Third idle thought: every night Susie and I eat at the bar in the Pub, which is one of the three dining venues here at Carolina Meadows.  We are usually joined by retired general Jim Anderson, whom I have mentioned here before. The three of us were all born in 1933, so all of us turn 90 this year – Susie on January 16, Jim on April 3, and I on December 27. If I were to tell you that I had dinner last evening at a restaurant with three 90-year-olds, Your natural reaction would be how strange it was to be at the same counter with three such ancient characters, and yet that is not the way it feels to me at all. What unites us is not our age but the fact that we all like oysters. On Friday evenings, Carolina Meadows serves oysters on the half shell and they have a limited supply, so the three of us arrive early and among us eat almost half of all the oysters they have secured for the evening. The fact that we are all or about to be 90 does not come into it.  It is very strange.


All of this is what I think about as I wait impatiently to find out what the Fulton County District Attorney means by the word "imminently."

Saturday, January 28, 2023

BLINDSIDED

I had planned to ramble on about chat bots and the next 20 years and one thing and another, but I made the mistake of watching the beginning of the video that was released of the beating death of the young man and it upset me so much that I cannot think about anything else. I have nothing profound to say about it. I am simply crushed by the endless repeated evidence of the pointless cruelty that we show to one another. I can offer deep ideologically encoded explanations with the best of them but now I simply want to hide under the covers and shut out the world. We inflict so much suffering on one another, needlessly, endlessly, not even in the pursuit of what could be called rational self-interest. I do not want to find clever ways of talking about it, I simply want it to go away.

Friday, January 27, 2023

GOOD NEWS, SORT OF

Ronna McDaniel just beat back a challenge to get reelected as head of the RNC. This pretty well means that the RNC winner take all primary rules will not be changed, which in turn means that Trump has a much better chance of being chosen as the Republican candidate in 2024. Which in turn means that the Democrats will win the presidency. You have to take good news wherever you can find it.

Wednesday, January 25, 2023

BACK IN THE SADDLE AGAIN

It is all set. I will begin my series of lecturees at UNC on the use and abuse of formal methods in political philosophy on Monday, February 20.  Six two-hour lectures are planned, but we shall see whether that much time is required for what I have to say.  The lectures will be videotaped and posted on YouTube, probably in one hour segments.  I am looking forward to it.



Tuesday, January 24, 2023

GOD EXISTS (WITH APOLOGIES TO MICHAEL LLENOS)

I lay down to rest after lunch today and nodded off to sleep with the television set on.
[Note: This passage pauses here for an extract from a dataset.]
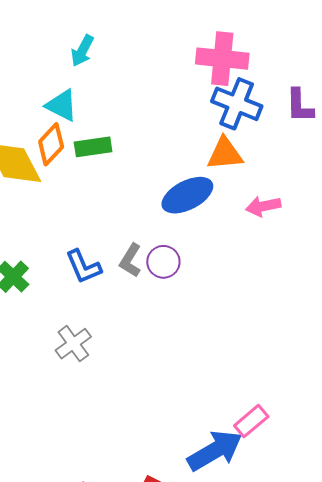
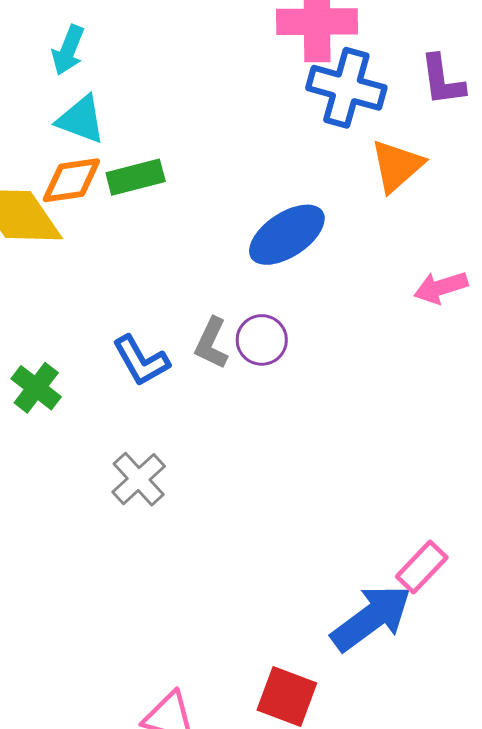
cyan arrow: (82, 51) -> (68, 50), moved
orange diamond: (51, 144) -> (71, 180), turned 45
orange triangle: (225, 154) -> (397, 166), moved, turned -30
pink arrow: (263, 206) -> (441, 287), moved

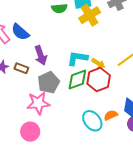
I awoke to reports of classified documents found in Mike Pence's home.  All that was missing were angels with harps singing "Nearer my God to thee."

Monday, January 23, 2023

ODDITIES OF NEUROSCIENCE

I have, I think, made reference from time to time to what is called “senior moments.” By and large, it is proper names that I have difficulty calling up – at one time, as I have remarked, I simply could not keep in my mind the name of the great soprano Kathleen Battle. Yesterday I had a quite bizarre senior moment when I was talking with Susie. I was trying to recall the word that one uses for damage to the lining of the stomach or the intestine caused by stomach acid. I simply could not recall that word.

 

Then I remembered that in one of the 35 or so hour long lectures that I have posted on YouTube I use the word. I recalled that it was in the four lecture series on The Thought of Sigmund Freud. I recalled that it was in the first of those lectures. I recalled exactly where in the lecture I used the word. So I went to YouTube, called up the first of the Freud lectures, almost immediately found the place where I use the word and heard myself say “ulcer.”  “That is it!” I cried and told Susie the word I had been trying to recall.

 

I mean, that is weird. What is going on in the brain that blocks my recollection of a particular word but allows me to remember exactly where I used it in a recorded lecture?